**PROMPT:**
Reproduce the whole Venice travel post below, word for word.

Land of the Golden Lion

Tuesday, August 30 – Sunday, September 11

We stayed in Venice for almost two weeks, doing pretty much the same things each day: breakfast in our hotel, going to see a couple films on Lido, then finding some place to eat dinner. So we’ll just list the films we saw, and the interesting places we ate. The Art Biennale was also happening, and we spent a few days looking at that.

Lindsay and Kevin were also in Venice the first few days we were there, and we ate and saw art with them. We also introduced them to Ray’s cousin Johan, who we spent time with the whole time we were there.

We stayed at the same place we’ve stayed for the last several visits, Guesthouse Ca’ dell’ Angelo, not far from San Marco. We got there a day earlier than our reservation, but fortunately the room was available. At the end we tried to extend a day longer, but unfortunately we couldn’t, so we moved to a shared airbnb apartment a little closer to the train station. We had the usual airbnb hassle of getting the key, and ultimately it was the simultaneous arrival of some other guests which allowed us to enter the building.

Films

  • Tár – Cate Blanchett gives a dynamic performance as an orchestra conductor.  (And she won the Best Actress award!)  The orchestra gives dynamic performances as well.  See it!

**DATA PROVIDED:**
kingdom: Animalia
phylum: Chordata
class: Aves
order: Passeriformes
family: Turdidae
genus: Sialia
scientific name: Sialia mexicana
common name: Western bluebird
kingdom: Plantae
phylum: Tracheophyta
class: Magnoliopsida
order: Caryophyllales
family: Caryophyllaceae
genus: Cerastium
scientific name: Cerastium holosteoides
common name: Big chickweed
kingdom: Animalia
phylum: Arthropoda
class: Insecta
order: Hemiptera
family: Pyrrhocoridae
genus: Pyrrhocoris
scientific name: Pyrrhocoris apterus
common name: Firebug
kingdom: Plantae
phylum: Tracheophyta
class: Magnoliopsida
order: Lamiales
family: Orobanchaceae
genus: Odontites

**THE COMPLETED TASK:**
Land of the Golden Lion

Tuesday, August 30 – Sunday, September 11

We stayed in Venice for almost two weeks, doing pretty much the same things each day: breakfast in our hotel, going to see a couple films on Lido, then finding some place to eat dinner. So we’ll just list the films we saw, and the interesting places we ate. The Art Biennale was also happening, and we spent a few days looking at that.

Lindsay and Kevin were also in Venice the first few days we were there, and we ate and saw art with them. We also introduced them to Ray’s cousin Johan, who we spent time with the whole time we were there.

We stayed at the same place we’ve stayed for the last several visits, Guesthouse Ca’ dell’ Angelo, not far from San Marco. We got there a day earlier than our reservation, but fortunately the room was available. At the end we tried to extend a day longer, but unfortunately we couldn’t, so we moved to a shared airbnb apartment a little closer to the train station. We had the usual airbnb hassle of getting the key, and ultimately it was the simultaneous arrival of some other guests which allowed us to enter the building.

Films

  • Tár – Cate Blanchett gives a dynamic performance as an orchestra conductor.  (And she won the Best Actress award!)  The orchestra gives dynamic performances as well.  See it!